_WORK REQUEST_: Using the records below, transcribe word for word the stretch from the line that contains "thumb ip: (561, 459)" through the line that contains "ring dip: (388, 430)", both end lines included, and nothing else.

_SUPPLIED MATERIAL_:
== Segment start ==

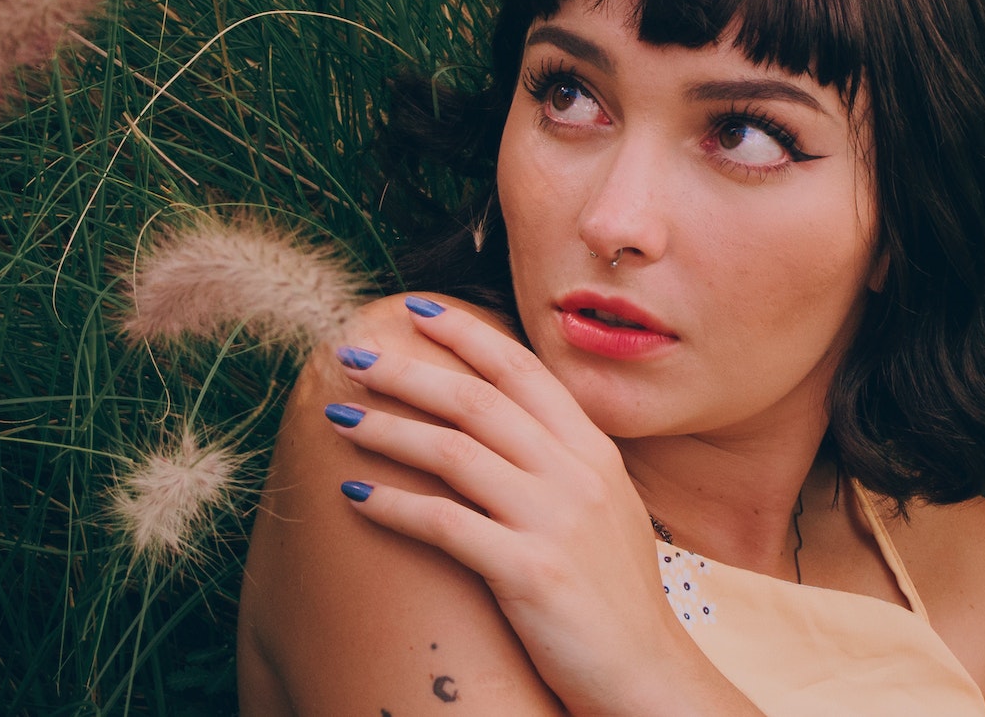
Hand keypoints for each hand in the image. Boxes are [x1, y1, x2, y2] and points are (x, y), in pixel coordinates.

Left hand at [324, 295, 690, 713]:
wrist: (645, 673)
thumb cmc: (612, 593)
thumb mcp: (604, 505)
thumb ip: (561, 459)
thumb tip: (500, 421)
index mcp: (593, 450)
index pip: (523, 370)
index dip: (466, 333)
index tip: (416, 311)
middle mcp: (576, 474)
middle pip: (478, 400)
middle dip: (409, 372)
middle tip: (353, 355)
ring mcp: (554, 521)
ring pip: (454, 452)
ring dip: (388, 430)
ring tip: (339, 418)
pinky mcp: (529, 572)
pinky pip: (446, 524)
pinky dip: (394, 506)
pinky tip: (354, 498)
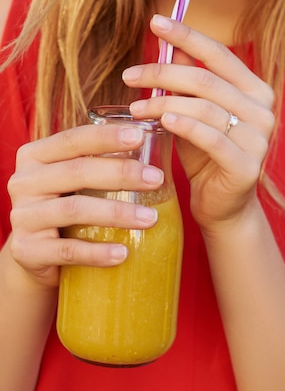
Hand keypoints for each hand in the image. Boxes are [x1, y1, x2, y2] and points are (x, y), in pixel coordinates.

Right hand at [7, 123, 162, 285]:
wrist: (35, 254)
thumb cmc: (65, 205)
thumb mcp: (74, 180)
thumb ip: (98, 161)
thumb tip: (155, 145)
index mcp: (35, 156)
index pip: (73, 139)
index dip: (106, 137)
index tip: (140, 136)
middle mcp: (24, 182)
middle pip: (77, 171)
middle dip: (121, 173)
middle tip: (155, 178)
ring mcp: (23, 217)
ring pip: (75, 209)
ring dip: (117, 213)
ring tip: (150, 218)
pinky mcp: (27, 251)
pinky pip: (68, 250)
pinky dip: (98, 252)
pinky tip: (123, 252)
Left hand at [123, 14, 274, 231]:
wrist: (222, 206)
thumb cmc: (205, 155)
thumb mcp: (196, 112)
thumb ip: (191, 80)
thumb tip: (173, 43)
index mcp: (255, 89)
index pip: (219, 53)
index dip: (186, 34)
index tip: (155, 21)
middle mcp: (263, 109)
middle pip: (206, 79)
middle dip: (163, 72)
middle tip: (130, 75)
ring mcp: (259, 138)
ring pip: (205, 107)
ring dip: (164, 102)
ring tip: (136, 107)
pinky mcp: (247, 165)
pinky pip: (211, 137)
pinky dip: (184, 125)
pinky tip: (161, 120)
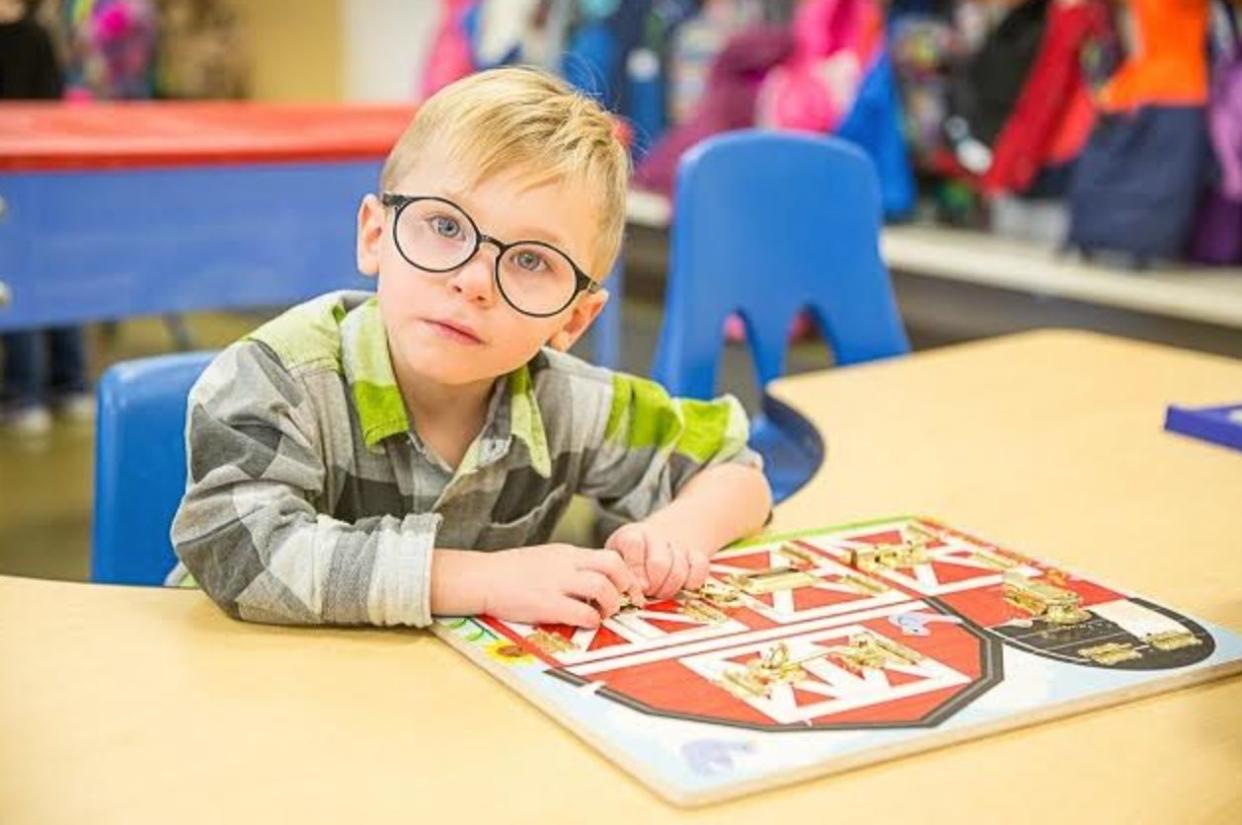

== Segment end ==

_EXPECTED OUTPUT_:
thumb ip: (561, 459)
thumb tip: (500, 421)
index mcp: (593, 450)
index pip: (523, 370)
index dip: (466, 333)
index tip: (416, 311)
middle mcp: (576, 474)
middle pip: (478, 400)
middle dip: (409, 372)
middle tip: (353, 355)
ring mcp: (554, 521)
ring pip: (454, 452)
ring dip: (388, 430)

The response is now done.